### YOUR TASK
Please restate the data that follows word for word, with the pictures left out.

### SOURCE DATA
----

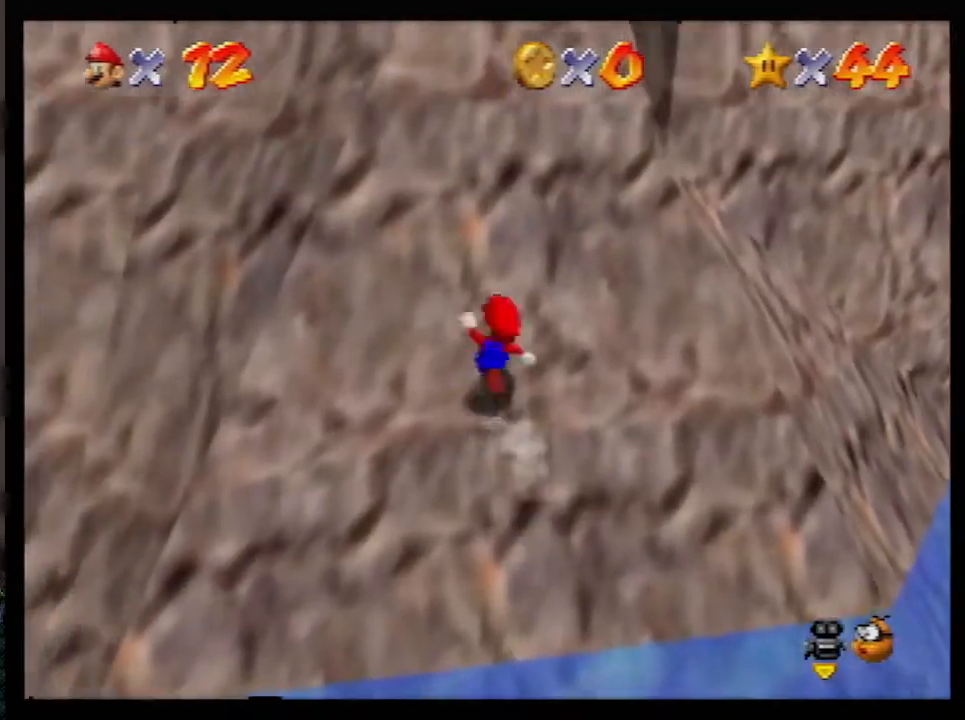
{"buttons": ["A", "B", "Z"], "left_stick": "up", "events": [[50, "A", "down"], [50, "B", "down"]]}
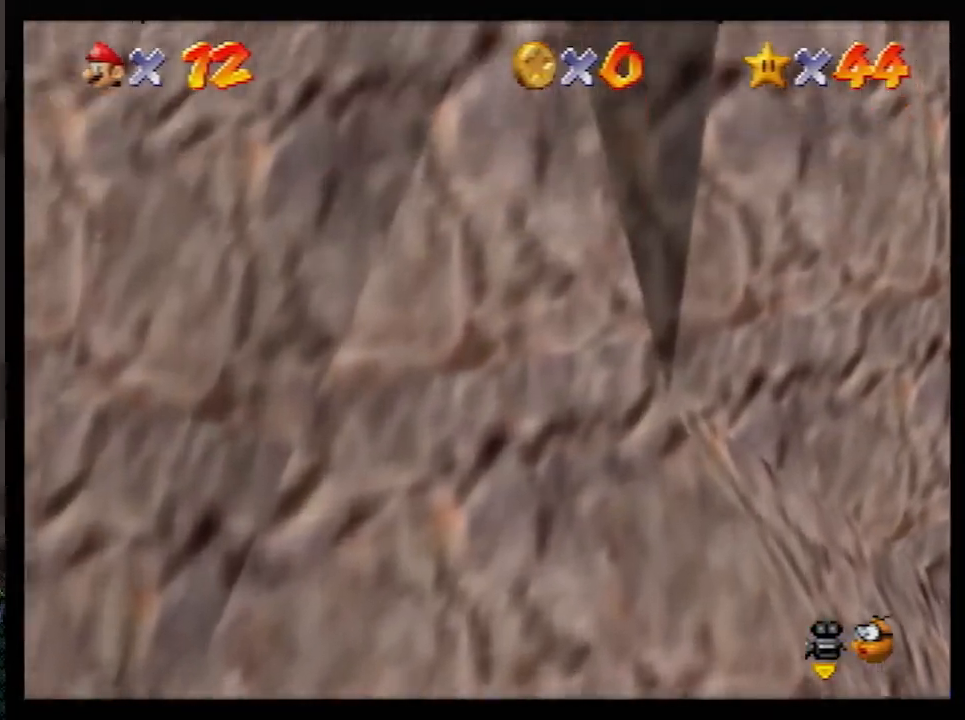
{"buttons": ["Z", "C_LEFT"], "left_stick": "up", "events": [[83, "B", "up"], [100, "A", "up"], [383, "C_LEFT", "down"], [417, "C_LEFT", "up"], [483, "C_LEFT", "down"]]}
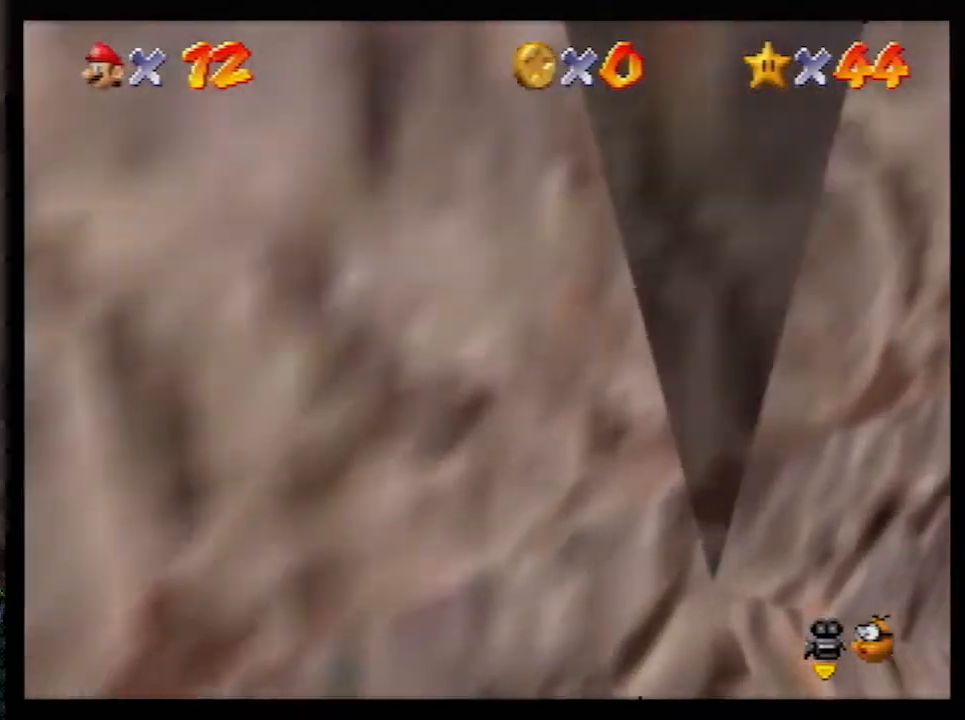
{"buttons": [], "left_stick": "down", "events": [[83, "C_LEFT", "up"], [117, "left_stick", "up-left"], [283, "Z", "up"], [317, "left_stick", "down"]]}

----

### ANSWER BELOW
{"buttons": ["A", "B", "Z"], "left_stick": "up", "events": [[50, "A", "down"], [50, "B", "down"]]}
{"buttons": ["Z", "C_LEFT"], "left_stick": "up", "events": [[83, "B", "up"], [100, "A", "up"], [383, "C_LEFT", "down"], [417, "C_LEFT", "up"], [483, "C_LEFT", "down"]]}
{"buttons": [], "left_stick": "down", "events": [[83, "C_LEFT", "up"], [117, "left_stick", "up-left"], [283, "Z", "up"], [317, "left_stick", "down"]]}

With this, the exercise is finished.